**Entries provided**
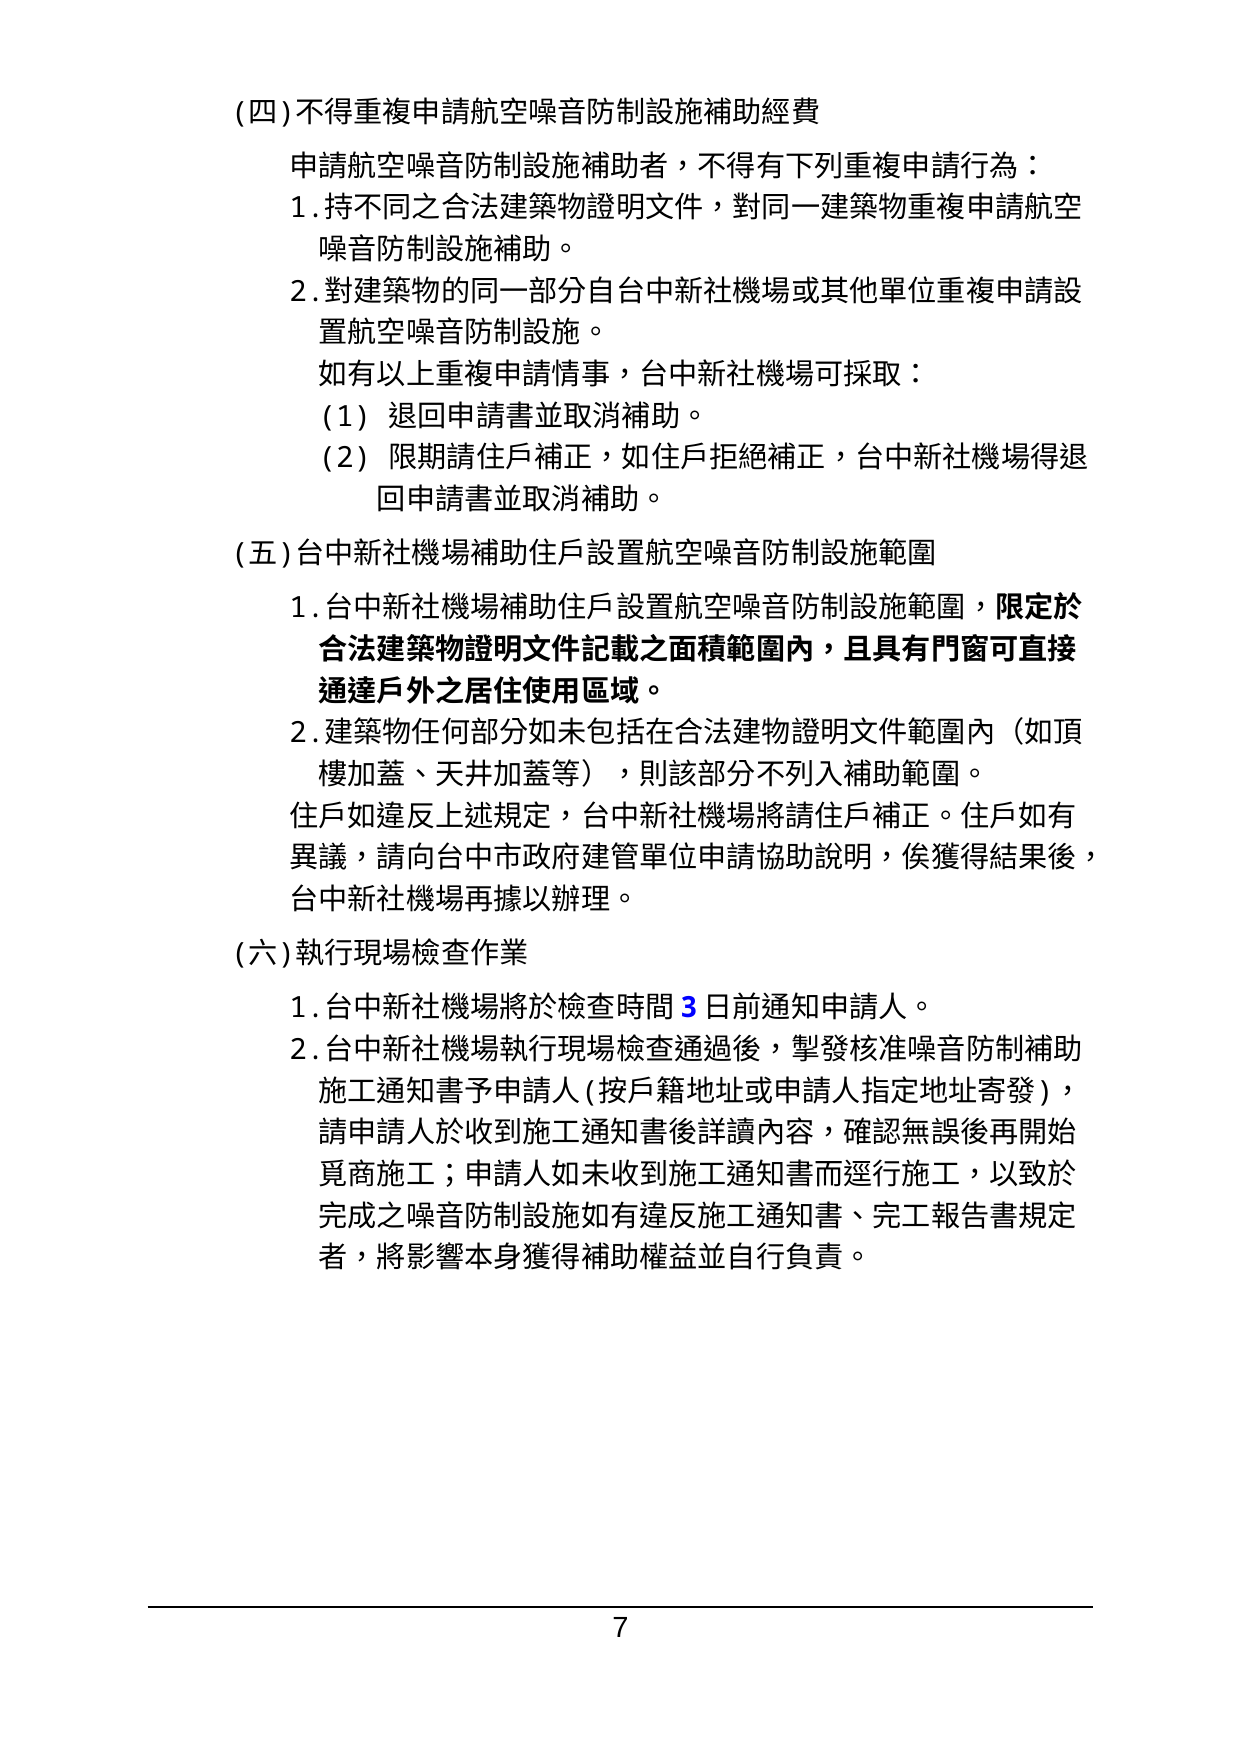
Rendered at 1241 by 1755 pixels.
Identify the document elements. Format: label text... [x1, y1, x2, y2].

---

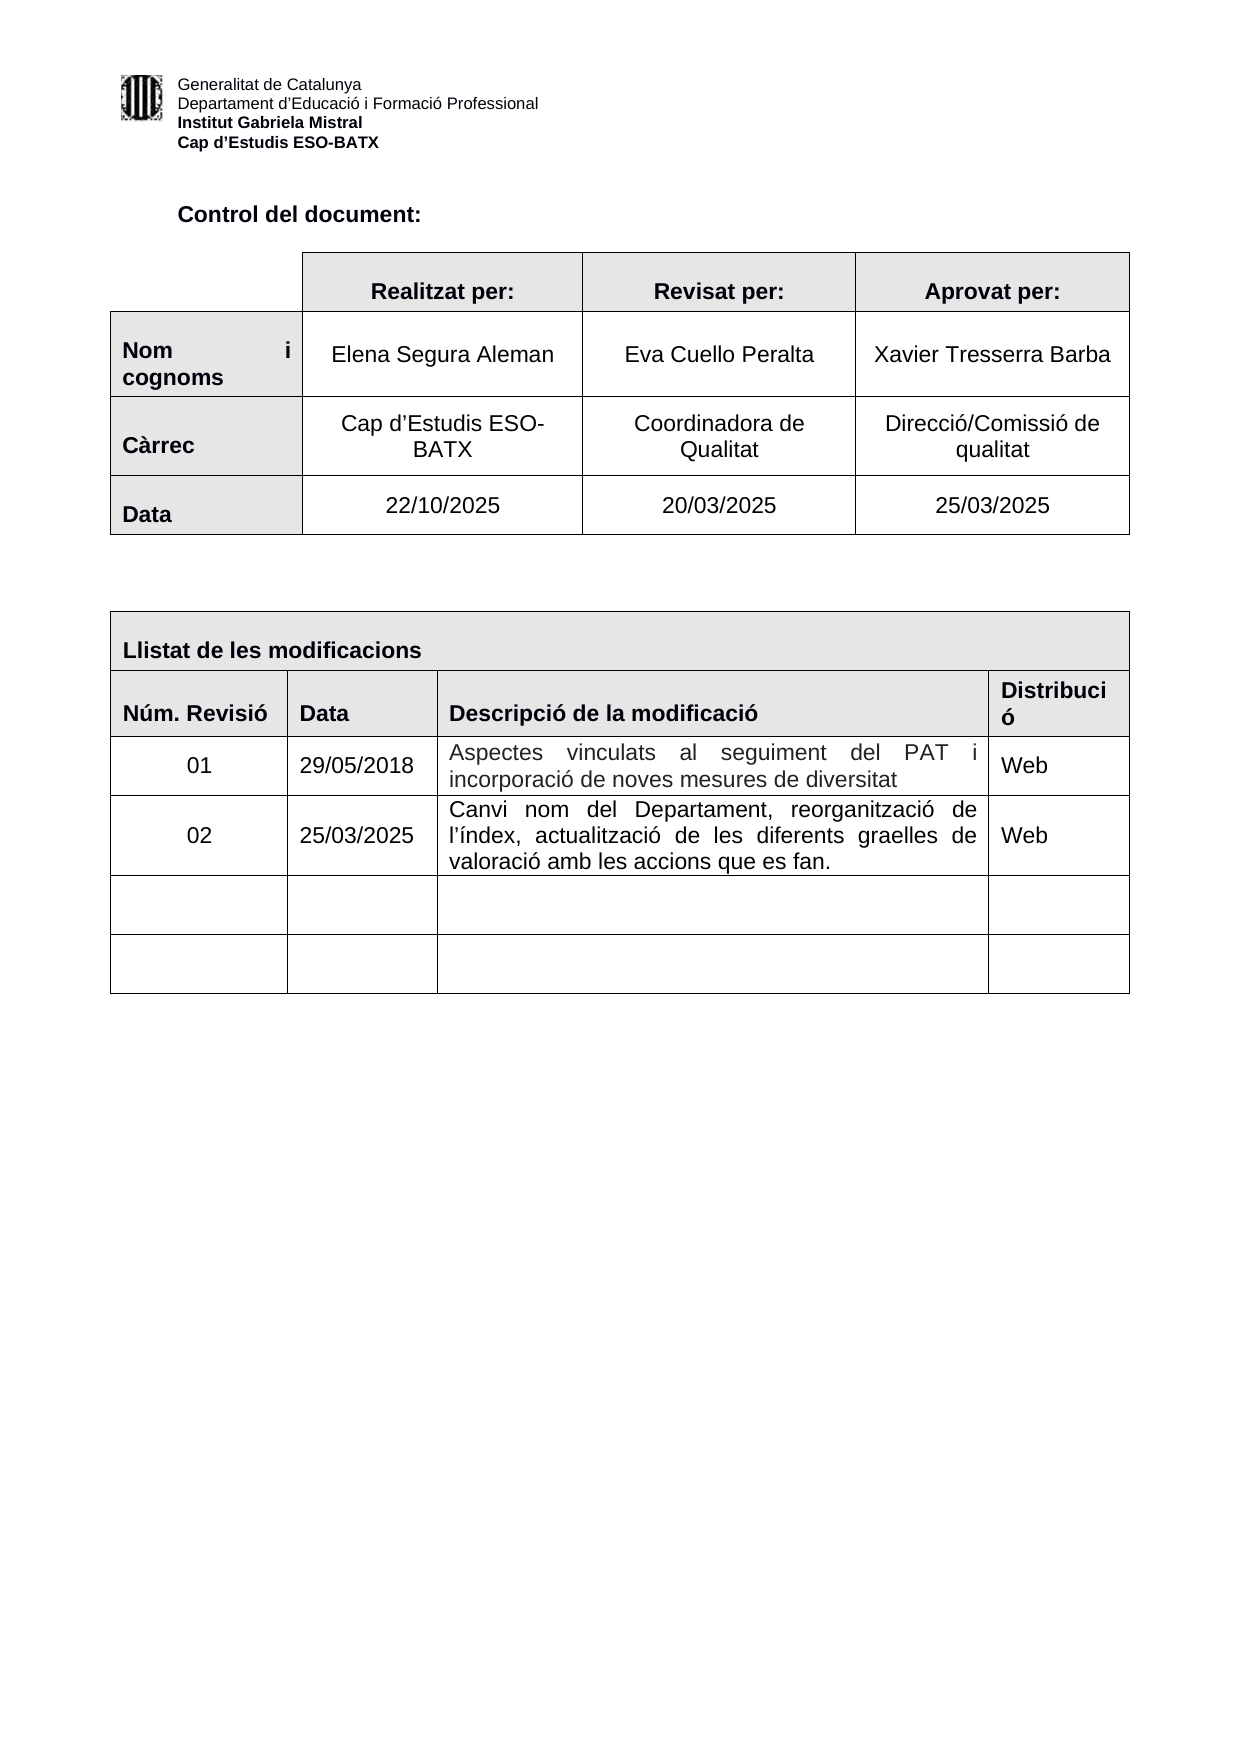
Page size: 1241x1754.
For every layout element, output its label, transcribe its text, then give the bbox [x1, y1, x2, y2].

---

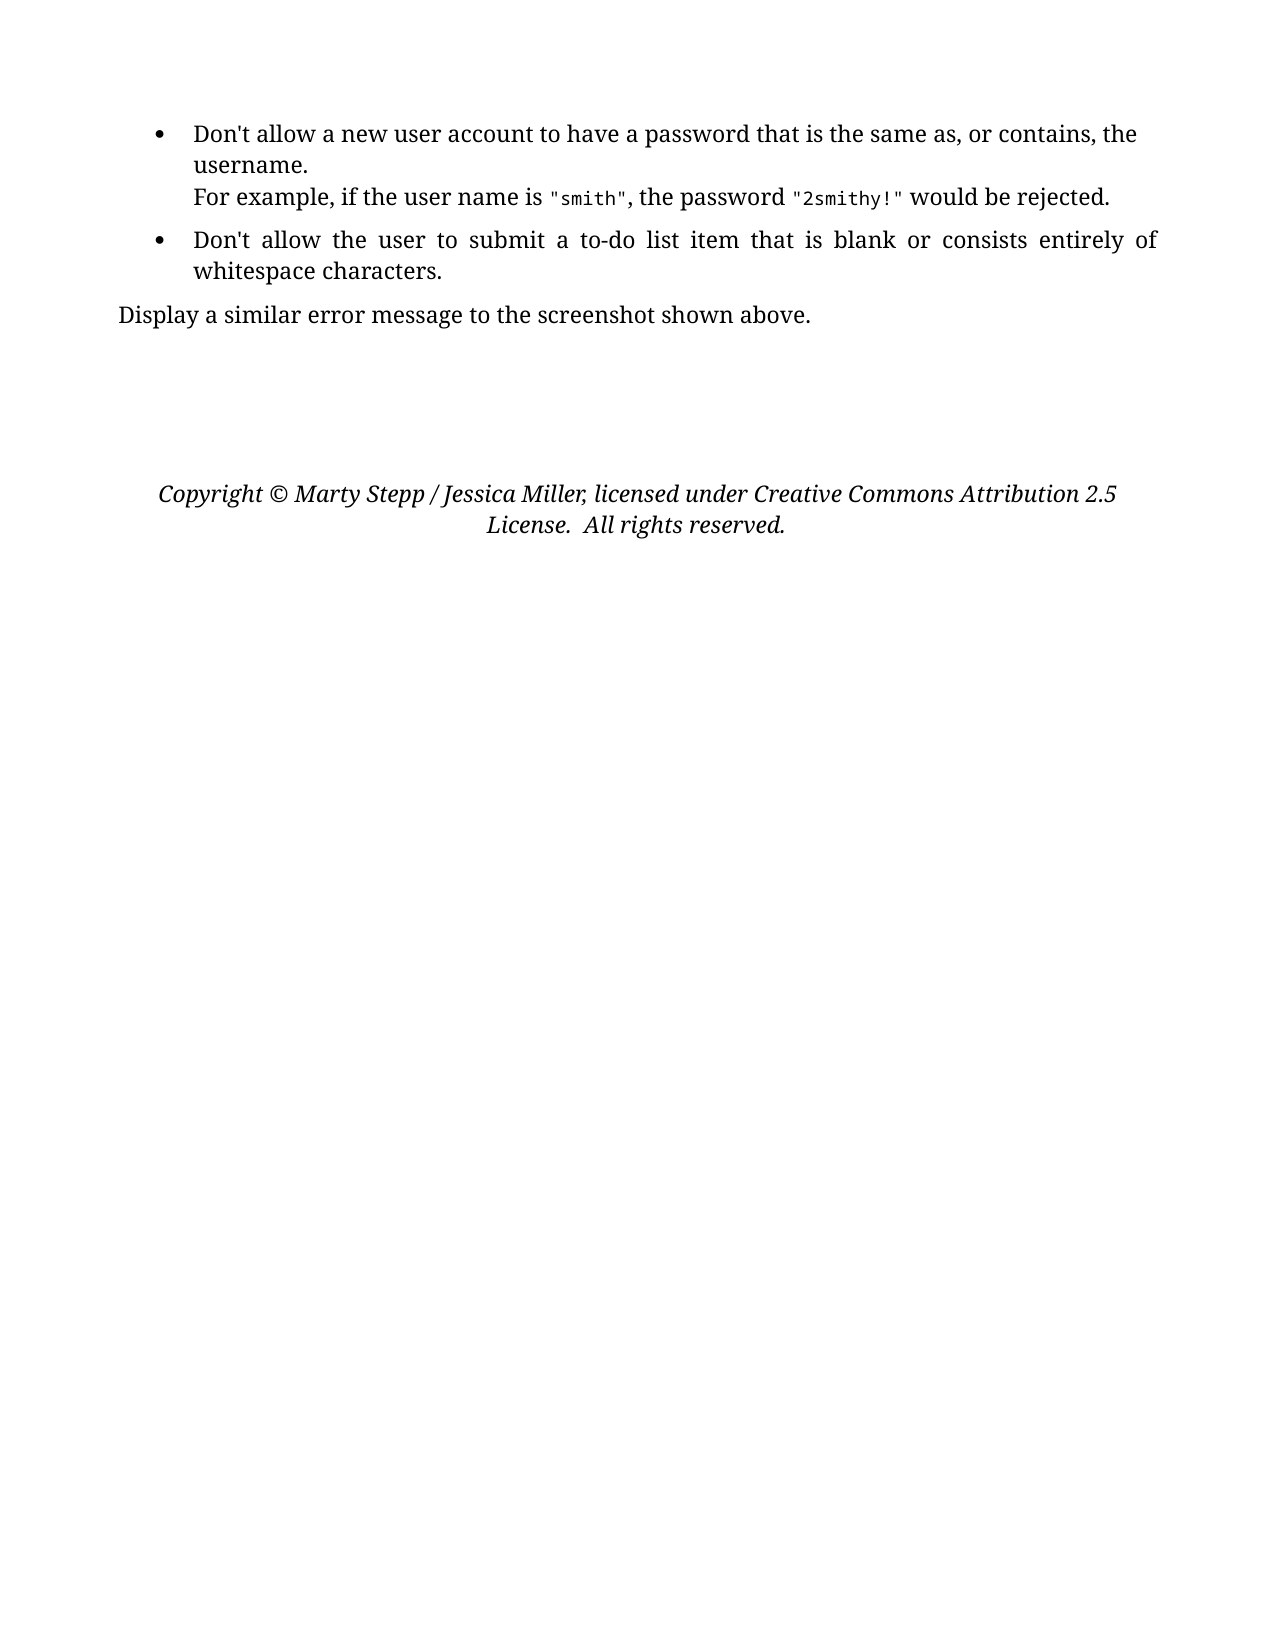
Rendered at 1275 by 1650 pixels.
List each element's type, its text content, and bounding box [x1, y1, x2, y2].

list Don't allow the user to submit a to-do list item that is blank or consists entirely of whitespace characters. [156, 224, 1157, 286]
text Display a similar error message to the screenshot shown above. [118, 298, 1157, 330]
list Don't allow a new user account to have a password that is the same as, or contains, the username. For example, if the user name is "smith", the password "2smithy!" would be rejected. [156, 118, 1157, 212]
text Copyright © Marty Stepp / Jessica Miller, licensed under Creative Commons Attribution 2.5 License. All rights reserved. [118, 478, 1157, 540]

**Exercise**
Identify every line in the material that includes the word "Rendered", and copy each such line in full.

**Written answer**
Rendered at 1241 by 1755 pixels.
Rendered at 1275 by 1650 pixels.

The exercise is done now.